Bill Gates, co-chair of the foundation, announced the project as part of a package of agricultural development grants at a press conference with Amos Namanga Ngongi, President of the Alliance for a Green Revolution in Africa (AGRA), and World Bank President Robert B. Zoellick at the World Economic Forum in Davos, Switzerland.

The project aims to directly affect up to 250,000 smallholder farm families—1.75 million people—in 14 diverse states of India, increasing farmers’ income by a minimum of $400 per year, and boosting the agricultural economy by $300 million at the grassroots level. To accomplish this goal, IDE will employ its proven, creative approach to manufacture, market, and distribute affordable, scalable micro-irrigation systems though a newly-created private sector supply chain; train farmers to use micro-irrigation; and link them to high-value crop markets, using little more than their own existing resources.

“If we are serious about ending extreme hunger and poverty around the world, we must be serious about transforming agriculture for small farmers—most of whom are women,” said Bill Gates, co-chair of the Bill & Melinda Gates Foundation. “These investments—from improving the quality of seeds, to developing healthier soil, to creating new markets—will pay off not only in children fed and lives saved. They can have a dramatic impact on poverty reduction as families generate additional income and improve their lives.”

The grant to IDE, announced as part of a package of grants totaling $306 million, nearly doubles the foundation’s investments in agriculture since the launch of its Agricultural Development initiative in mid-2006. The initiative, part of the foundation’s Global Development Program, is focused on a range of interventions across the entire agricultural value chain—from planting the highest quality seeds and improving farm management practices to bringing crops to market. The foundation believes that with strong partnerships and a redoubled commitment to agricultural development by donor and developing country governments, philanthropy and the private sector, hundreds of millions of small farmers will be able to boost their yields and incomes and lift themselves out of hunger and poverty.

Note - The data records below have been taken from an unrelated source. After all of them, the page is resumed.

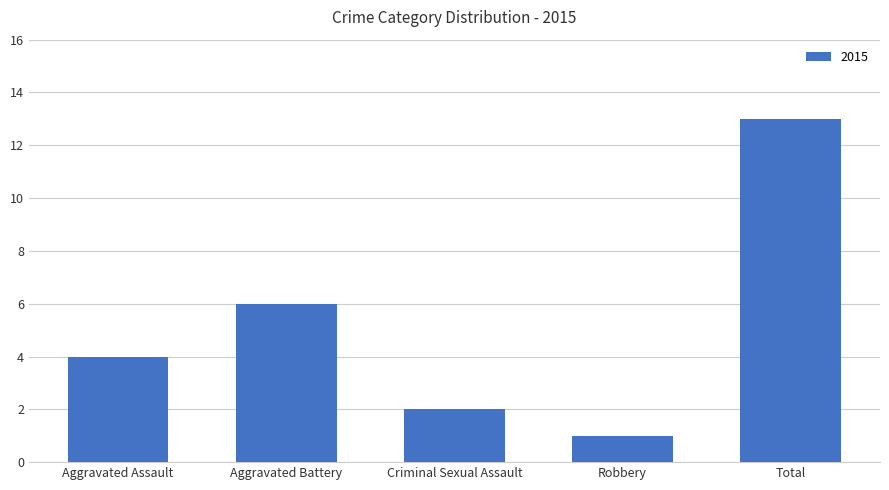

Rank the categories by value from lowest to highest.

Robbery, Criminal Sexual Assault, Aggravated Assault, Aggravated Battery, Total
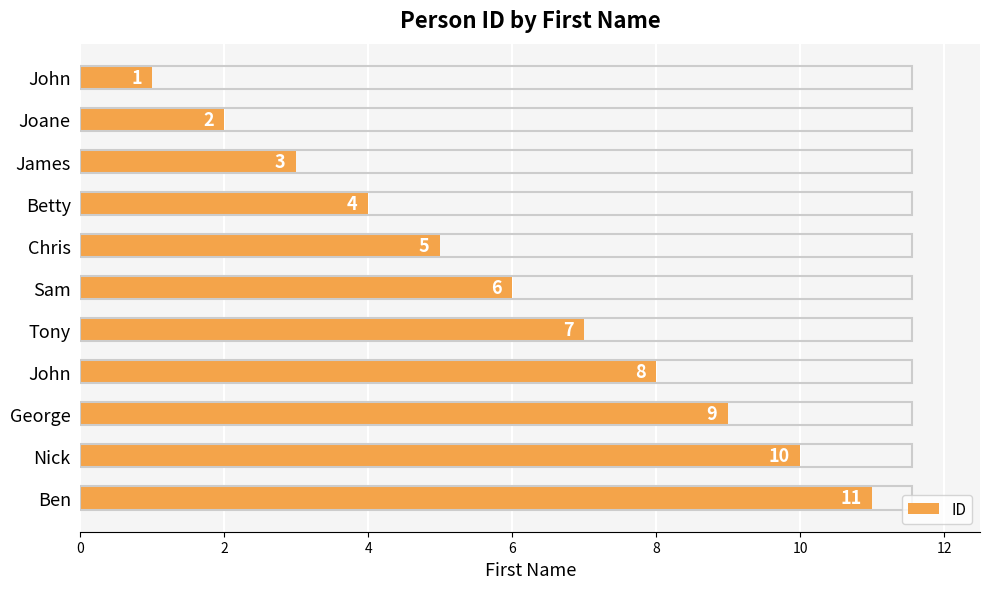

How many bars are there in total?

11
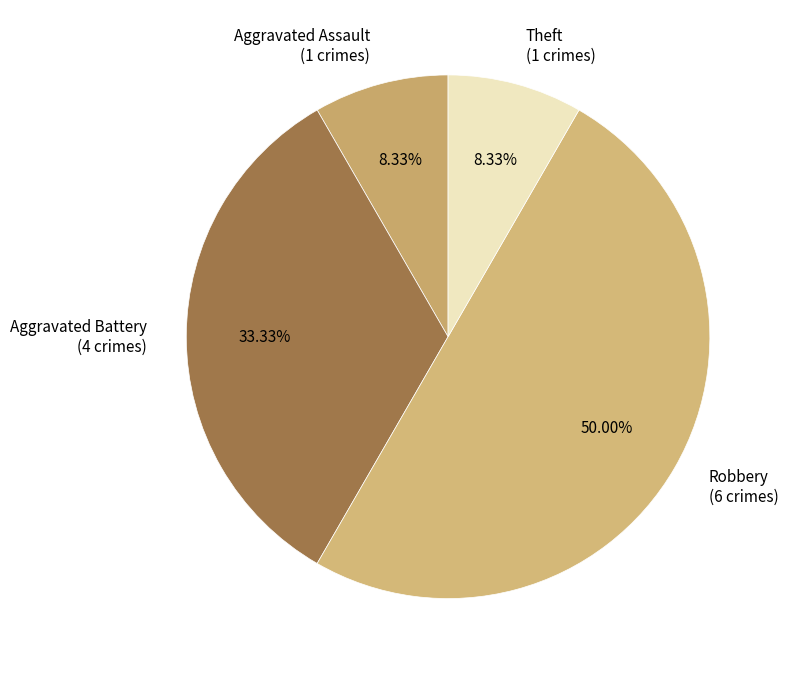

Does Aggravated Assault (1 crimes) represent more than half of the total?

No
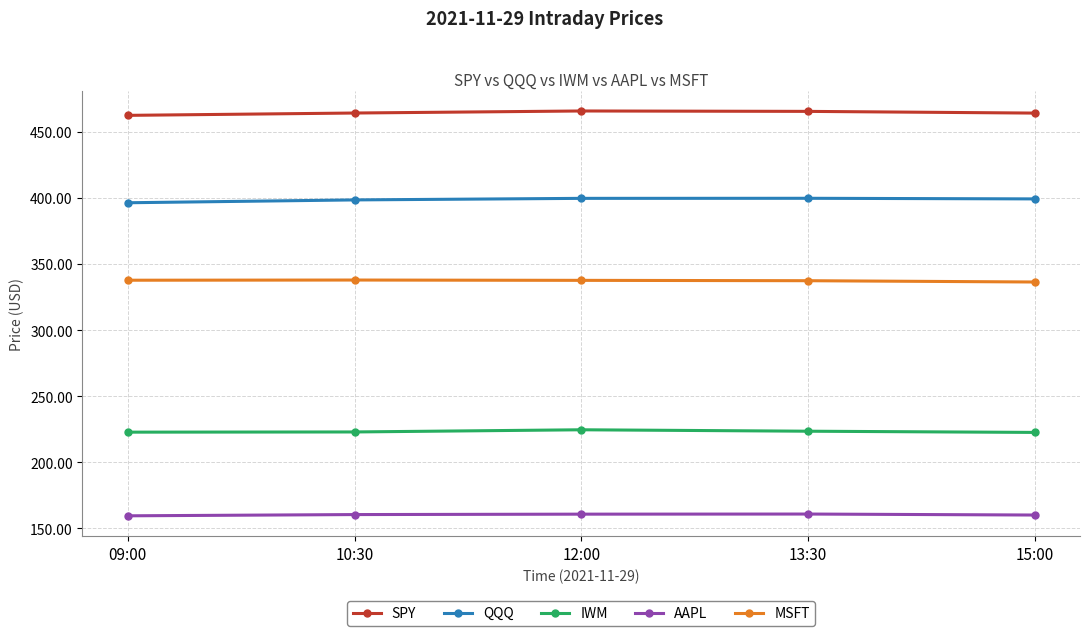

How many lines are shown in the chart?

5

This grant comes just one year after the Bill & Melinda Gates Foundation awarded IDE a $13.4 million grant to develop and promote its innovative methods for the rural poor in Africa and Asia.

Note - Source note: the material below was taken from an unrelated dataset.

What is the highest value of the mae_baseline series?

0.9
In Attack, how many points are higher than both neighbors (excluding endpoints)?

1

Speaking from Denver, IDE's CEO, Rosalind Copisarow said, “We are greatly honored that the work of IDE has been recognized by the Gates Foundation to represent one of the most powerful approaches that exist to permanent poverty alleviation for smallholder farmers. We very much look forward to collaborating with the Foundation over the coming years and, with their generous support, to empowering millions of hardworking people around the world to earn their own way out of poverty.” Paul Polak, IDE’s founder, remarked, “When I and a few other brave souls started IDE 26 years ago, we could only dream of helping millions of the world's poorest people move out of poverty. This new partnership with the Bill & Melinda Gates Foundation makes that dream an immediate reality.”

In addition to income generation, the project has the potential to reduce environmental impact¾significantly cutting hydrocarbon emissions associated with traditional diesel-based irrigation systems by 308,000 tons over four years, offering water savings of 30-50 percent per family, and mitigating soil erosion through drip irrigation’s highly targeted water use.
 

Facts about the project:

  • The project will be carried out in 14 states in India and will include the installation of 160,000 foot powered water pumps (“treadle pumps”) and 90,000 drip irrigation systems.
  • Overall, the project will create $300.3 million in additional income for small farm families, landless laborers, and suppliers; a ratio of $12 generated to every $1 from the grant.
  • The grant will provide funding for the development of an expanded product line of micro-irrigation technologies including water storage devices, low pressure sprinklers, and solar- and wind-powered pumps. 
  • Major project activities will include technology development; development of manufacturing and retail supply chains, social marketing initiatives, and dissemination of technologies development and strategies developed more globally; and micro-credit.